With checkpoints built into every module, the last piece is making sure you're not delivering every explanation and every checkpoint in the same register.
Take the counter-offer module used throughout this guide. Explaining it means walking through why anchoring to objective criteria works. Modelling it means narrating a similar-but-different negotiation as you work through it, without handing over the answer. Practising it means handing the learner a new negotiation with progressively less guidance each time. Checking it means the closing task from Step 8, where the learner produces a counter-offer with no walkthrough at all.
Those are four distinct modes, and naming which one you're in — even just to yourself, while building the module — tends to produce clearer lessons:
Explaining — clarifying a concept, usually paired with an example.
Modelling — walking through a similar (but not identical) case so the learner sees the process, without handing them the final answer.
Practising — the learner does the thing, with decreasing levels of support as the course progresses.
Checking — a question or task that requires the learner to reconstruct the idea themselves, not recognise it.
A course that's all "explaining" reads like a textbook. Mixing in modelling, practice, and checkpoints at deliberate points is what makes a course feel like it's actually teaching a skill.
Definition-first lessons. If a lesson opens with "X is defined as..." before any concrete case, flip it — a definition with no example attached is exactly the pattern Step 4 warns against.

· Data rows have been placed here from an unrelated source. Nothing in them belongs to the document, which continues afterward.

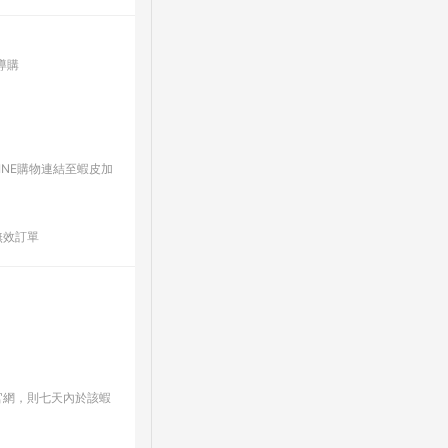
導購
INE購物連結至蝦皮加
無效訂單
官網，則七天內於該蝦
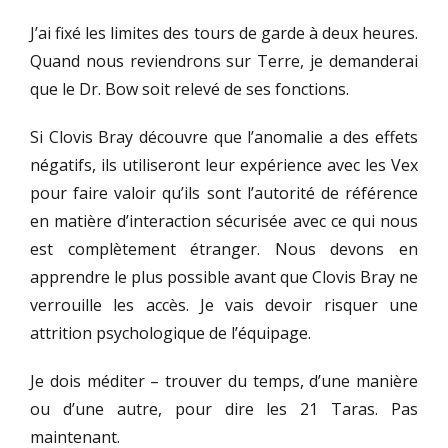
J’ai fixé les limites des tours de garde à deux heures.
Quand nous reviendrons sur Terre, je demanderai
que le Dr. Bow soit relevé de ses fonctions.
Si Clovis Bray découvre que l’anomalie a des effets
négatifs, ils utiliseront leur expérience avec les Vex
pour faire valoir qu’ils sont l’autorité de référence
en matière d’interaction sécurisée avec ce qui nous
est complètement étranger. Nous devons en
apprendre le plus possible avant que Clovis Bray ne
verrouille les accès. Je vais devoir risquer une
attrition psychologique de l’équipage.
Je dois méditer – trouver du temps, d’une manière
ou d’une autre, pour dire les 21 Taras. Pas
maintenant.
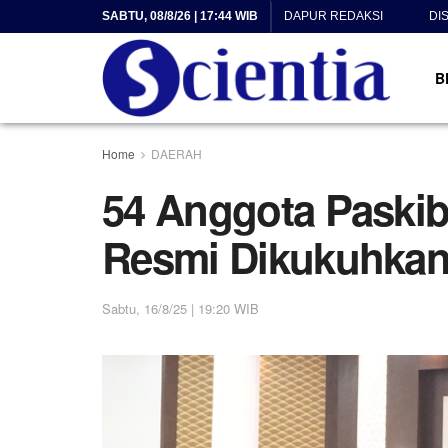
SABTU, 08/8/26 | 17:44 WIB
DAPUR REDAKSI
DI
B
Home
DAERAH
54 Anggota Paskib
Resmi Dikukuhkan 
Sabtu, 16/8/25 | 19:20 WIB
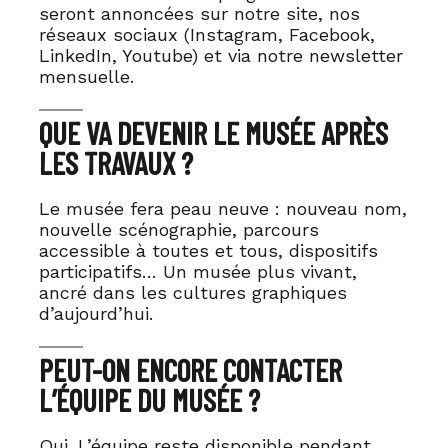
seront annoncées sur notre site, nos
réseaux sociaux (Instagram, Facebook,
LinkedIn, Youtube) et via notre newsletter
mensuelle.
QUE VA DEVENIR LE MUSÉE APRÈS
LES TRAVAUX ?
Le musée fera peau neuve : nouveau nom,
nouvelle scénographie, parcours
accessible à toutes et tous, dispositifs
participatifs… Un musée plus vivant,
ancré dans les cultures graphiques
d’aujourd’hui.
PEUT-ON ENCORE CONTACTER
L’ÉQUIPE DU MUSÉE ?
Oui. L’équipe reste disponible pendant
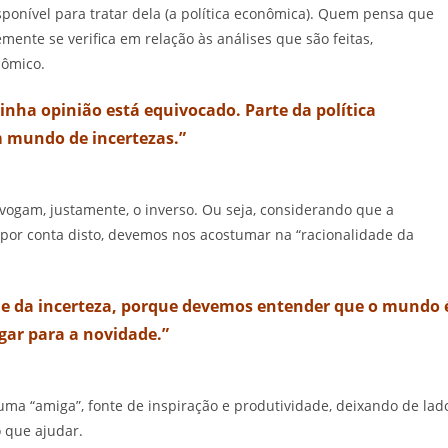
ponível para tratar dela (a política econômica). Quem pensa que
ente se verifica em relação às análises que são feitas,
nômico.
inha opinião está equivocado. Parte da política
m mundo de incertezas.”
vogam, justamente, o inverso. Ou seja, considerando que a
 por conta disto, devemos nos acostumar na “racionalidade da
e da incerteza, porque devemos entender que o mundo 
ugar para a novidade.”
 uma “amiga”, fonte de inspiração e produtividade, deixando de lad
 que ajudar.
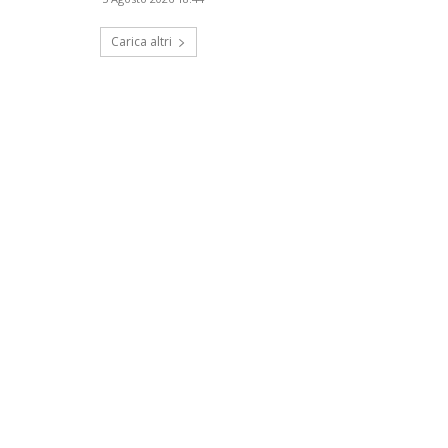
Carica altri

Everything-at-once modules. If a module covers the core idea and all its exceptions and edge cases, split it — cramming them together is the working-memory overload Step 2 describes.
Restated summaries. If your closing section just says the lesson again in different words, replace it with something the learner has to do — a recap doesn't ask for retrieval, and retrieval is what makes it stick (Step 8).
Disconnected modules. If a learner could complete module 4 without having done module 3, your sequencing needs work, or the course objective from Step 1 needs to be tighter — modules that don't reference each other read as separate topics rather than one course (Step 6).
Facts without reasons. Scan for sentences that state something true and then move on. Add the "because" — an unexplained fact is forgettable, which is the whole premise of Step 5.
I can state the course's outcome in one sentence: "After this, the learner can ___."
Every module traces back to that outcome.
Each lesson introduces one new idea, not several at once.
Key concepts resurface in a new context later in the course, not just once.
At least one worked example appears before any general rule or definition.
Every key claim has a stated reason ("because...").
Each module explicitly references the one before it.
The course tells learners why each module matters before diving in.
Modules end with something to do, not something to reread.
The final certification submission is rehearsed in smaller form throughout the course, not introduced cold at the end.